Final Steps in Protein Folding and Modification:

• Proteins fold into their functional shapes spontaneously, often with help from chaperone proteins.

• Post-translational modifications may include the addition of functional groups or polypeptide cleaving.

Signal Peptides:

• Distinction between free and bound ribosomes, determined by the presence of a signal peptide on polypeptides destined for endomembrane systems.

• Signal Recognition Particle (SRP) binds to the signal peptide, directing ribosome to the ER for processing.

07 MUTATIONS

Definition:

• Changes in the genetic material of a cell; can vary in scale (point mutations vs. large-scale mutations).

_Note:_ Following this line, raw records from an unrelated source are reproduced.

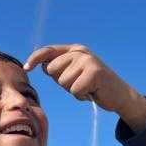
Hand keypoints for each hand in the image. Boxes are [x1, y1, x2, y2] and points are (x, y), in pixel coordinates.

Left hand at [24, 44, 145, 130]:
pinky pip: (75, 90)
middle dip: (62, 82)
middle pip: (52, 69)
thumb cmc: (93, 86)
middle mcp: (80, 52)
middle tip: (79, 83)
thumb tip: (42, 66)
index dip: (35, 58)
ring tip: (86, 88)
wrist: (119, 95)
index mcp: (74, 50)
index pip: (48, 51)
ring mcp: (88, 60)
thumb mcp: (74, 74)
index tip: (26, 68)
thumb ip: (60, 68)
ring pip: (63, 81)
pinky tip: (92, 92)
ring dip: (72, 90)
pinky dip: (81, 96)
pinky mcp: (94, 72)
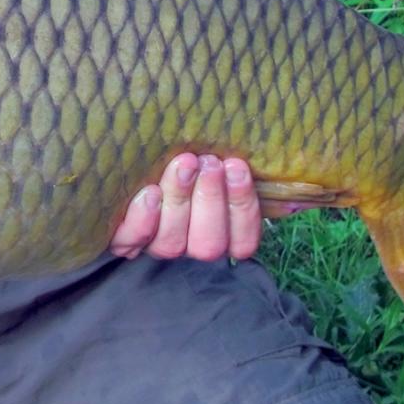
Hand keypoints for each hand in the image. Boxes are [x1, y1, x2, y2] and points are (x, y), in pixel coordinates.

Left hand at [110, 154, 269, 262]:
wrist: (127, 159)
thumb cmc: (187, 158)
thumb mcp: (217, 163)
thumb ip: (241, 172)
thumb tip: (279, 176)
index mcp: (222, 234)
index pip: (243, 241)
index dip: (242, 207)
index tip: (237, 166)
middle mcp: (191, 245)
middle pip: (208, 244)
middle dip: (211, 200)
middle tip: (209, 162)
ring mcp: (157, 245)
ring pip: (172, 242)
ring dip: (180, 200)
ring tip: (183, 164)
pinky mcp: (124, 239)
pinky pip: (132, 241)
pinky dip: (143, 219)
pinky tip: (149, 193)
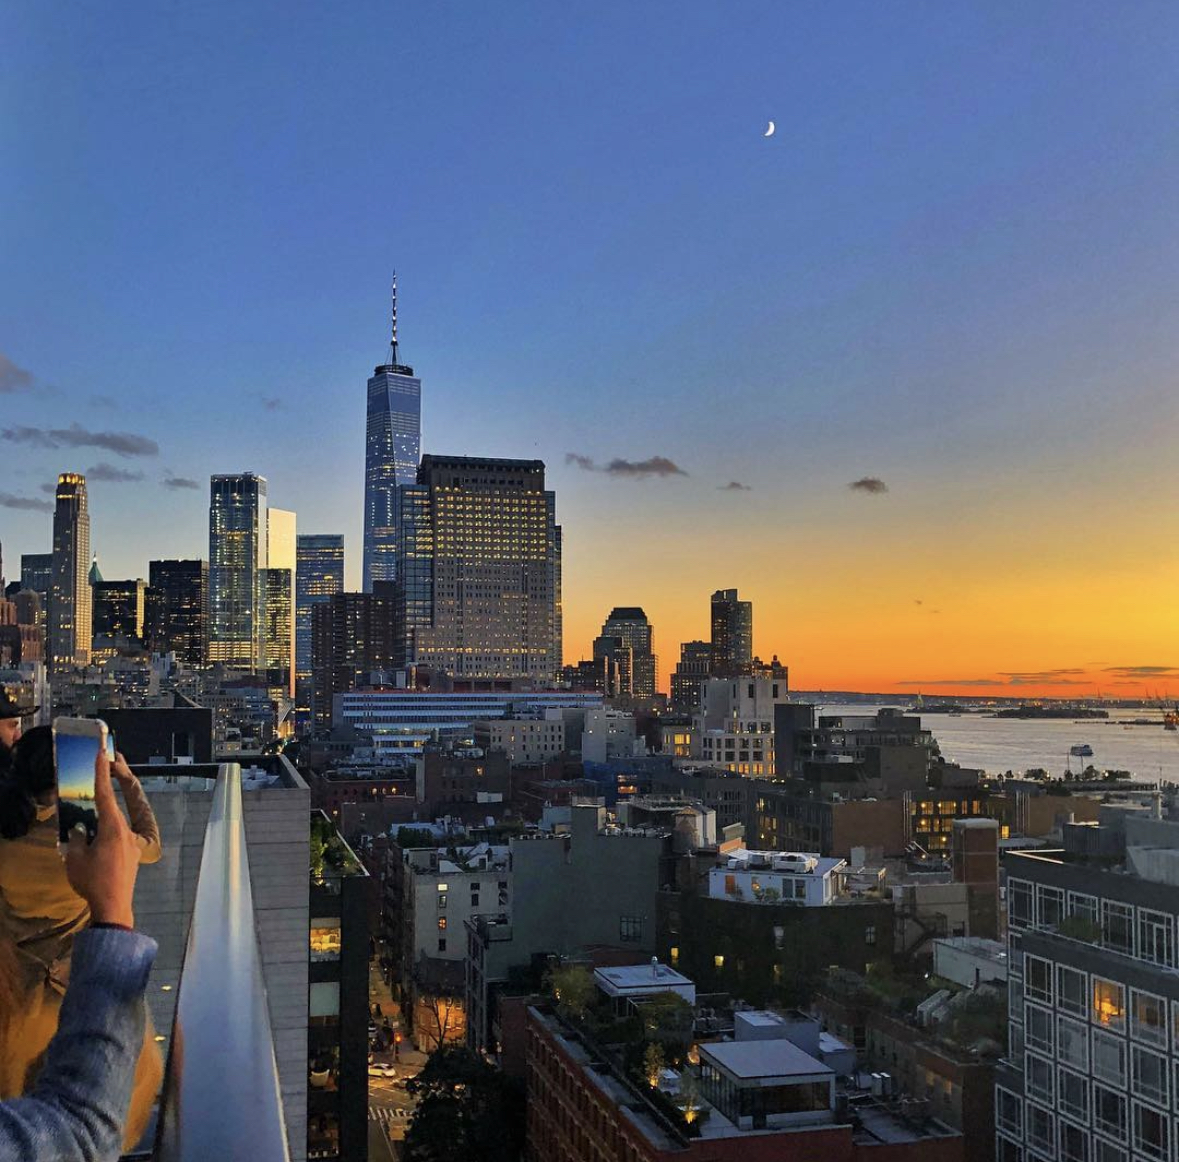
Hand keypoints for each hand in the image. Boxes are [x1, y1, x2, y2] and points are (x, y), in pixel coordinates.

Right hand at [64, 745, 139, 928]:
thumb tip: (82, 829)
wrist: (112, 907)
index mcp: (114, 828)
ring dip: (123, 795)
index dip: (102, 773)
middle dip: (123, 776)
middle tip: (115, 758)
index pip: (107, 795)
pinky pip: (128, 827)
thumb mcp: (76, 857)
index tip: (102, 754)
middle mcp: (128, 831)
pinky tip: (107, 817)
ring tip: (115, 778)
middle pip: (128, 797)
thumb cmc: (93, 882)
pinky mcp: (133, 851)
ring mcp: (133, 841)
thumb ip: (78, 837)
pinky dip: (120, 815)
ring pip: (130, 812)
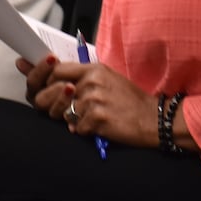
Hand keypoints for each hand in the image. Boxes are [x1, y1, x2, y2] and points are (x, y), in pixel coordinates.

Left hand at [17, 55, 159, 146]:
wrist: (152, 118)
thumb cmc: (130, 101)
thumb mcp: (107, 79)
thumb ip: (83, 78)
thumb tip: (57, 82)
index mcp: (93, 69)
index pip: (56, 71)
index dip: (48, 82)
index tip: (49, 90)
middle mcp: (92, 81)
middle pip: (53, 93)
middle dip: (53, 105)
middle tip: (63, 112)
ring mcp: (94, 99)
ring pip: (64, 113)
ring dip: (73, 120)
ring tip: (89, 119)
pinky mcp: (97, 117)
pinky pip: (76, 128)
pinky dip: (84, 131)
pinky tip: (98, 128)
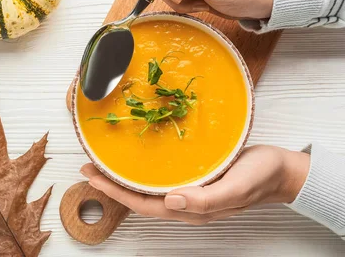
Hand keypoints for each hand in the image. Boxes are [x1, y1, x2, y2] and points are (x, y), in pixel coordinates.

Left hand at [80, 145, 309, 224]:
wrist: (281, 171)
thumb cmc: (260, 177)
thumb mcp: (237, 186)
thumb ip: (207, 199)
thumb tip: (171, 202)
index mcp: (190, 207)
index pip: (143, 204)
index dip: (116, 193)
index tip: (92, 177)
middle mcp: (184, 201)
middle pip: (139, 198)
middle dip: (111, 185)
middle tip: (88, 167)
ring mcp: (188, 190)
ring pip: (147, 188)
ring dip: (123, 178)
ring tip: (103, 163)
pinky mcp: (193, 176)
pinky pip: (160, 177)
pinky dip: (141, 171)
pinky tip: (135, 160)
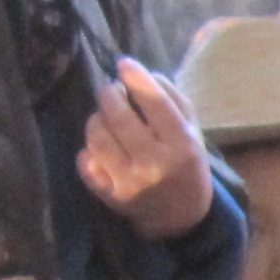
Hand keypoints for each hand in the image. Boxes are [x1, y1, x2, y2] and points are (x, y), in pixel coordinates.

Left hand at [78, 60, 216, 240]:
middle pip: (119, 117)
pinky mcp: (110, 197)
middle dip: (109, 94)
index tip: (124, 64)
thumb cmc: (186, 164)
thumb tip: (141, 73)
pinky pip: (85, 164)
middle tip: (110, 90)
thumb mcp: (193, 131)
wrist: (181, 216)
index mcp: (182, 145)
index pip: (155, 102)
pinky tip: (97, 148)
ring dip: (95, 119)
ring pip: (97, 138)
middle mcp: (155, 164)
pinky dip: (87, 150)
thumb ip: (173, 99)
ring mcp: (130, 183)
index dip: (136, 77)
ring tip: (103, 118)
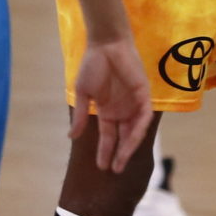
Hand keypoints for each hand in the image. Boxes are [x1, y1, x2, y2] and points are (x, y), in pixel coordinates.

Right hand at [69, 38, 153, 173]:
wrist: (105, 45)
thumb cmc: (93, 65)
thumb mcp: (83, 93)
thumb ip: (80, 115)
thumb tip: (71, 137)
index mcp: (108, 111)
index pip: (108, 136)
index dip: (105, 151)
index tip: (101, 167)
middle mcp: (122, 110)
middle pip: (123, 138)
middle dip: (120, 154)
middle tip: (114, 170)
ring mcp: (134, 104)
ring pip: (134, 131)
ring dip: (129, 146)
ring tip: (121, 160)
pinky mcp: (144, 95)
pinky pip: (144, 117)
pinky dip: (139, 129)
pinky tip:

• Point Mutations: Small-scale changes often leading to single amino acid alterations in proteins. Example: Sickle-cell disease caused by a single base pair mutation.

Types of Point Mutations:

1. Silent Mutations: Do not affect protein function due to redundancy in the genetic code.

2. Missense Mutations: Replace one amino acid with another, affecting the protein.

3. Nonsense Mutations: Convert amino acid codons to stop codons, resulting in truncated and usually nonfunctional proteins.

Insertions and Deletions:

• Effect on Genes: These mutations often lead to frameshift mutations unless in multiples of three, leading to improper codon grouping and significant functional changes in proteins.

RECAP: THE FLOW OF GENETIC INFORMATION

• Flow: DNA → RNA → Polypeptide Chain.

• Key Components: RNA polymerase, spliceosome, ribosomal subunits, tRNA, codons, and anticodons illustrate the detailed mechanisms of transcription, processing, and translation of genetic information into functional proteins.